Prerequisites
This lab should be done after the talk MPI Collective Communication II. You should complete the MPI Basics exercise before starting this lab.
To learn or reference the syntax of MPI calls, access the Message Passing Interface Standard at:
http://www-unix.mcs.anl.gov/mpi/ or the MPIPro routines
Overview
This lab will give you the opportunity to modify a code to exploit the advanced collective communication features of MPI. You will use the MPI_Scatterv routine to distribute initial data among processors, where the number of data points does not divide evenly by the number of processors. This is a typical instance in which a "plain" MPI_Scatter call does not quite have the functionality to accomplish what is desired. Then you will modify the code again, using the MPI_Gatherv routine to collect the final output data prior to writing the data to a file.
Exercise
Before You Begin
Copy all lab files found in
H:\VWlabs\MPI\Collective2\
to your home directory (or subdirectory) on H:, e.g.
copy H:\VWlabs\MPI\Collective2\* H:\Users\your_userid\
For the following exercises, compile the programs on a login node. Create a batch file and submit the job(s) to the batch nodes.
Exercise
Input file:
wave_inp.data
Fortran lab files:
wave_mw.f
parameters.h
fwave.mak
Fortran solution files:
wave_mw_vv.f
parameters.h
fwave_vv_out.data (will be obtained after run)
C lab files:
wave_mw.c
cwave.mak
C solution files:
wave_mw_vv.c
cwave_vv_out.data (will be obtained after run)
Output file (to compare C/Fortran results):
wave_vv_out.data
Program Description
Wave_mw implements the concurrent wave equation described in Chapter 5 of Fox et al. (1988) utilizing a master-worker model. It calculates the amplitude of points along a vibrating string for a specified number of time intervals. The equation it solves is:
newval[i] = (2.0 * values[i]) - oldval[i]
+ (sqtau * (values[i-1] - (2.0 * values[i]) + values[i+1]));
"i" indicates the point on the line. The values array holds the current amplitudes. Note that the new amplitude for the point will depend on the current values at neighboring points.
The decomposition can be viewed as:
Each task is assigned a contiguous block of points ("block" decomposition). Each task has all the data needed to update its interior points. To update its endpoints, the task must receive values for the points bordering the block (boundary values) from the tasks that "own" them. It must also send the values of its own endpoints to these tasks. Non-blocking sends (followed by a call to MPI_Wait) and blocking receives are used for this communication. Thus, the main computational loop exchanges endpoints and updates amplitudes.

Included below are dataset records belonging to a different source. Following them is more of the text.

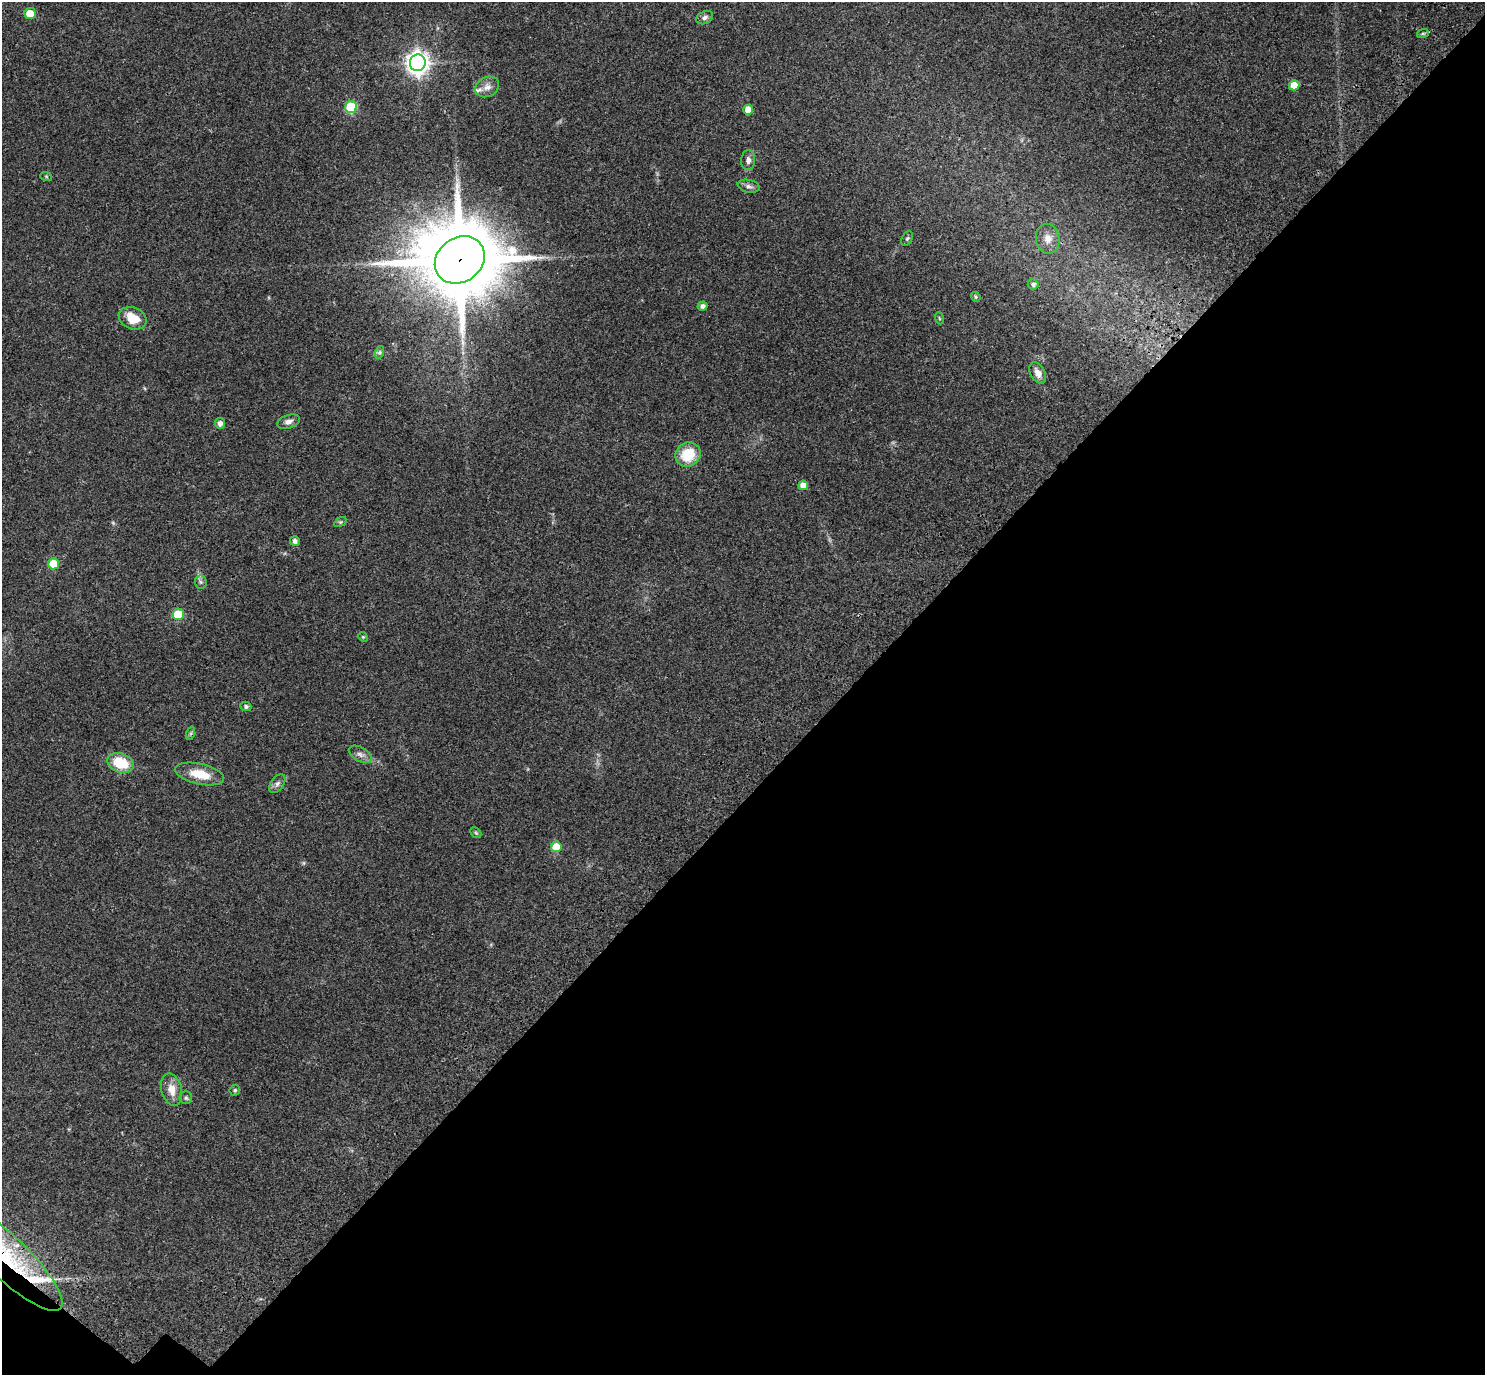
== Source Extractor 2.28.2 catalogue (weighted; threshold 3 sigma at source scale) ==
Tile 15 of 4 x 4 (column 3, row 4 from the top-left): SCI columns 3121-4603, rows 410-1782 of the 6233 x 6246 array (HDU 1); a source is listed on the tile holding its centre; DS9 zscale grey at full resolution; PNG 1487 x 1377 px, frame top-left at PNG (2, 2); each listed source drawn as its Kron ellipse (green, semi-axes under 4 px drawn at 4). Shown black and unused: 43% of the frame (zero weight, under 3 of 4 exposures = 9% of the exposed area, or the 3 px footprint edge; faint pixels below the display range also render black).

Modifying the Code to Use Scatterv and Gatherv
In the present implementation of wave_mw, the master task reads the initial amplitudes from a file. Blocks of data must be distributed to workers. Similarly, at the end of the run, the updated data must be collected on the master for writing to a file. These steps are the focus of this lab.
The outline below shows the wave_mw program structure. The selection boxes identify changes that must be made to specific subroutines. These subroutines contain comments that provide information on how to proceed. In addition, you may want to refer to the code fragment presented in the MPI Collective Communication II talk.
- begin program
- learn number of tasks and rank (main program)
- if master: get program parameters and initial data (get_data)
- broadcast program parameters (get_data)
- distribute initial data
- distribute_dataFirst, calculate for each task:* number of points assigned* displacement in data array of first point assignedThen call scatterv
-
-
- update values (update)
-
-
- collect results
- collect_dataCall gatherv
- if master: store results (out_master)
- end
Compile and run the modified program wave_mw_vv.exe on 2-8 processors. Remember, you must copy the input file wave_inp.data into your local directory space.
The code prints out several values for validation. The correct values are:
1: .00 11:-.20 21:-.32 31:-.32 41:-.19 51: .01
61: .21 71: .32 81: .31 91: .18 100: .00
The resulting output file, cwave_vv_out.data or fwave_vv_out.data, can be compared (using diff) to the generic output file (wave_vv_out.data) in the lab directory to give additional confirmation that the code is running correctly.
References
Fox, G. et al. (1988) Solving Problems on Concurrent Processors, vol. 1. Prentice Hall.
Solution
Cleanup
When you are done running programs, delete your subfolder on the T: drives. End your batch job with ccrm or ccrelease. You may also wish to delete any files you copied from the VWlabs folder into your space on H:.